Desde el mes de septiembre la empresa perteneciente al Grupo ALSA ha procedido a intercambiar sus autocares en León, muchos de ellos ya con la preinstalación del sistema BusCyL realizada por otros procedentes de sus concesiones en Galicia, cuyos contratos exigen una flota con una antigüedad media de 10 años mientras que, en Castilla y León, con el sistema concesional prorrogado constantemente no existe límite de antigüedad más allá de los 16 años para transporte escolar.
Este cambio a supuesto que los “nuevos vehículos” presenten graves problemas como marchas que no entran, volantes que resbalan, vehículos sin climatización, asientos de conductor sin amortiguación, puertas que no cierran y una larga lista de defectos y carencias en seguridad.

A la ya habitual falta de conductores por las deficientes condiciones del sector, con el Convenio Colectivo actualmente vencido se le une la falta de mecánicos y personal de taller, lo que agrava aún más la situación, puesto que las incidencias señaladas por los conductores no son atendidas correctamente.


Por otra parte, varios de los vehículos que han llegado son de tipo cercanías, con tapicerías muy incómodas o poco maletero. “Hay servicios con mucha afluencia como León Ponferrada, en los que los viajeros acaban agotados por la incomodidad de los asientos, incluso tienen que llevar sus maletas encima de las piernas porque no caben en los maleteros”



Otra de las situaciones de las que se quejan los viajeros es que los autocares actuales son de color azul oscuro o negros y con logotipos del Transporte Público de Galicia, lo que les despista, especialmente a la gente mayor. “Muchas veces paras y no quieren subir, porque ellos están esperando otro bus y hay que explicarles que ese es el único que hay”.
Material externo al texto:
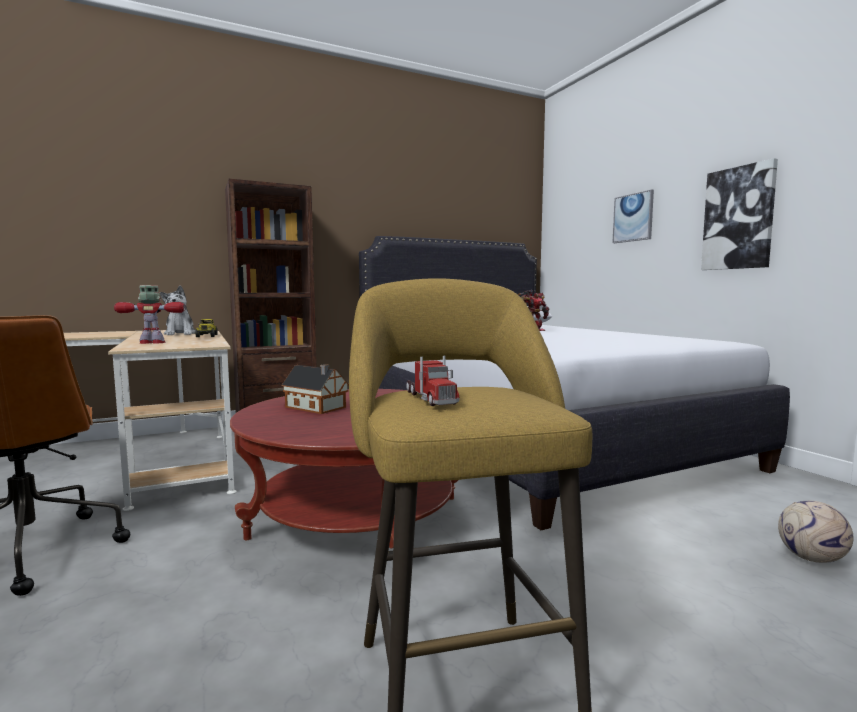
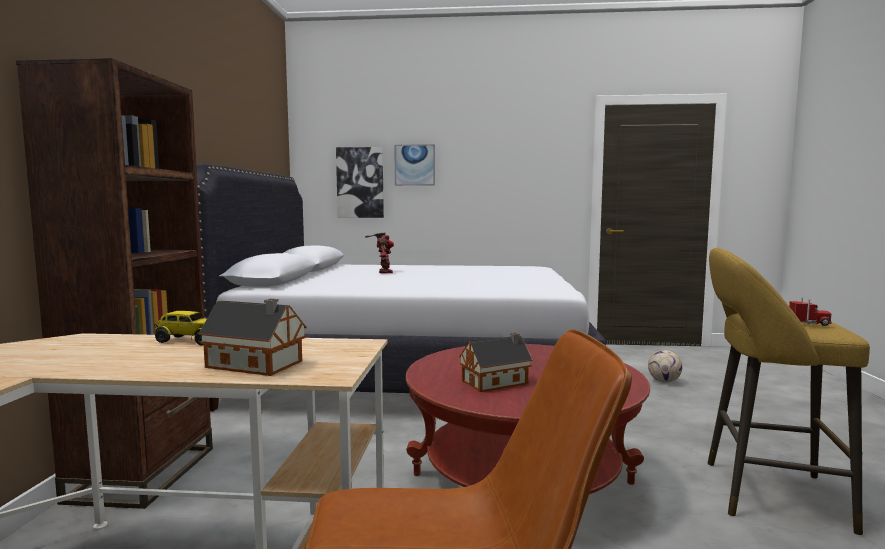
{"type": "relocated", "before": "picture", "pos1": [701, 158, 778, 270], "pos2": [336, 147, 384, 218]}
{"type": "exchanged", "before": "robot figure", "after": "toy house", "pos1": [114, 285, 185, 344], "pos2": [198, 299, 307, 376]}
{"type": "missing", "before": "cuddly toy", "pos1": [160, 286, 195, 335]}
Mientras el Grupo Alsa informa de la reciente incorporación de dos autobuses articulados para las líneas del Transporte Metropolitano de León donde sí se está invirtiendo en la renovación de los vehículos, la situación de la flota del transporte regional y escolar es bien distinta.
El BusCyL no acaba de llegar
Seis meses después de la puesta en marcha de la gratuidad del billete su implantación la flota (a excepción del Metropolitano) sigue sin tener el nuevo sistema en funcionamiento. “Seguimos trabajando con teléfonos móviles, cuando sube un viajero hay que leerle el QR con la aplicación de la Junta y también emitirle el billete en la máquina de la empresa.
Además, como las tarjetas físicas nunca han llegado los viajeros te aparecen con QR’s que la aplicación no lee correctamente y hay que meter la numeración a mano con el tiempo que eso conlleva. Realizamos el trabajo dos veces y muchas veces estamos cortando la circulación o parados en carreteras con mucho tráfico.”